Da fare:
a – Indica se ciascuna affermazione concorda con il brano sull'arcobaleno, rispondendo sì o no e citando alla lettera le parole decisive: (i) il bambino vede l'arcobaleno davvero per la prima volta; (ii) gli adulti difficilmente si fermano a guardare l'arcobaleno; (iii) il bambino si chiama Ludovico.
b – Ricopia parola per parola il tratto del brano sull'arcobaleno che va da "Si è messo seduto, buono" fino a "meraviglia della natura.".

Si è messo seduto, buono buono, a guardare il cielo dalla finestra. Sono passati i minuti e il suo sguardo era ancora all’insù, mi avvicino, e noto che c’è un bellissimo arcobaleno. Si gira verso di me e mi dice: «Babbo è la prima volta che vedo l’arcobaleno». In realtà è successo altre volte ma ora ha molta più consapevolezza di ciò che vive e vede.
Lo prendo in braccio, mi siedo, me lo metto sulle gambe e ci abbracciamo, guardando e ammirando insieme questa meraviglia della natura.
Noi adulti siamo abituati all’arcobaleno e anche se lo intravediamo dopo una pioggia, difficilmente ci fermiamo a guardarlo, al massimo alziamo la testa e proseguiamo, perché ne abbiamo già visti tanti, invece i bimbi no, non perdono lo stupore, non si arrendono alla meraviglia, non vanno di fretta.
Agli occhi dei bambini un arcobaleno è magia e si incantano, noi adulti abbiamo imparato a conoscerlo e ci meravigliamo meno, forse quasi più, crescendo ci abituiamo alle cose così come sono, perdiamo a poco a poco la capacità di stupirci per quello che il mondo ci offre. Oggi mi sono stupito dello stupore di Ludovico e non lo ringrazierò mai abbastanza per avermi ricordato che ogni giorno va vissuto con curiosità e meraviglia.

Dati estratti:

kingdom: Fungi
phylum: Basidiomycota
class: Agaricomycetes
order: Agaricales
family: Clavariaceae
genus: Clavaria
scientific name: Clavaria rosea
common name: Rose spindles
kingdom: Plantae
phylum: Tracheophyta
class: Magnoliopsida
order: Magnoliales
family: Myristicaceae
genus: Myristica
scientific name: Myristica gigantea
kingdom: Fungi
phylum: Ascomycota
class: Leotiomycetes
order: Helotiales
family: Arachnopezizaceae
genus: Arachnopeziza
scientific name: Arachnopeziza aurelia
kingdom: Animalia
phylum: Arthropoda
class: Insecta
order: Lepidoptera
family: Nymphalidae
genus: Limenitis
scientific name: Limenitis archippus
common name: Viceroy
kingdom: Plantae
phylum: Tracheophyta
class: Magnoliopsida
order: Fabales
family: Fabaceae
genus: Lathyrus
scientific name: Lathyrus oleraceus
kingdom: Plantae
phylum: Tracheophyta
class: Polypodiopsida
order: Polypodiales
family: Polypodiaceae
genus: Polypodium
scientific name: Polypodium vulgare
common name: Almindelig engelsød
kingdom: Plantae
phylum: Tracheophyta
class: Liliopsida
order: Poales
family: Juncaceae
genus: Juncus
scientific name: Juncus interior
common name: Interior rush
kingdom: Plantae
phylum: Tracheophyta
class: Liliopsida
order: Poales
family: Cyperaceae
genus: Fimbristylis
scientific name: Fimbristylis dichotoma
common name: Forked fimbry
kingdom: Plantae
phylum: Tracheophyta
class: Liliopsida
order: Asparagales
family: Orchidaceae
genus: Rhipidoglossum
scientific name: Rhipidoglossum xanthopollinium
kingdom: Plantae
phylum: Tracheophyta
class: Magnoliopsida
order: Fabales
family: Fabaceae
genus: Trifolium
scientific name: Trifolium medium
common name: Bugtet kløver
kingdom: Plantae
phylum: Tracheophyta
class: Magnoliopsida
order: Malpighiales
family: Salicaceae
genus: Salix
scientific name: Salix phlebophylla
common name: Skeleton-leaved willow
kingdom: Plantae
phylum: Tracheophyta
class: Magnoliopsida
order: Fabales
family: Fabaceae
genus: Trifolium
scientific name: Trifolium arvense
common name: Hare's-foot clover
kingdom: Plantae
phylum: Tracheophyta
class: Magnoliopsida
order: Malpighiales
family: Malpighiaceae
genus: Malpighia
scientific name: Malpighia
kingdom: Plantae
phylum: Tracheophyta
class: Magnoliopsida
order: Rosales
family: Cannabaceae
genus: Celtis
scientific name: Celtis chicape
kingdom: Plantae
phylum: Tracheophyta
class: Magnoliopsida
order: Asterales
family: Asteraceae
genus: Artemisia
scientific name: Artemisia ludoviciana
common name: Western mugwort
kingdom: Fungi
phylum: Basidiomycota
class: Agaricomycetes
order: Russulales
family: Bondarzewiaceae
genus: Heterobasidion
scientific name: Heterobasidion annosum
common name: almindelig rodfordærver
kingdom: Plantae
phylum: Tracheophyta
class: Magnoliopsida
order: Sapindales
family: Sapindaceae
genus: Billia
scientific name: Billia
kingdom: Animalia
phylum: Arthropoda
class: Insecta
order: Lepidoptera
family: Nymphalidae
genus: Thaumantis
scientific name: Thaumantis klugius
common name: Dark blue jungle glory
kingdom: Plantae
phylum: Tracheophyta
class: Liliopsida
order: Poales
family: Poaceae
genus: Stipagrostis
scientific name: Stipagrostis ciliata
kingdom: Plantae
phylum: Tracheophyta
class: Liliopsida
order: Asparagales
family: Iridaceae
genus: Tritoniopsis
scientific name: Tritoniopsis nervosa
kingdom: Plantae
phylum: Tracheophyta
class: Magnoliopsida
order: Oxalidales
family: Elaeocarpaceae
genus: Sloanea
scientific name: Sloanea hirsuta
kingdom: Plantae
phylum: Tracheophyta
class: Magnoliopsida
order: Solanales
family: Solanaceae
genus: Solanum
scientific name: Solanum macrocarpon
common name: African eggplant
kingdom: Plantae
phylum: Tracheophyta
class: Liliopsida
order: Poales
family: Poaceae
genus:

Soluzioni dei compiti:
a –
(i) No: «In realtà è successo altre volte».
(ii) Sì: «difficilmente ci fermiamo a guardarlo».
(iii) Sì: «Oggi mi sono stupito dello stupore di Ludovico».

b –
Si è messo seduto, buono buono, a guardare il cielo dalla finestra. Sono passati i minuti e il suo sguardo era ancora all’insù, mi avvicino, e noto che c’è un bellissimo arcobaleno. Si gira verso di me e mi dice: «Babbo è la prima volta che vedo l’arcobaleno». In realtà è successo altre volte ma ora ha molta più consapevolezza di ciò che vive e vede.
Lo prendo in braccio, mi siedo, me lo metto sulle gambe e ci abbracciamo, guardando e ammirando insieme questa meraviglia della natura.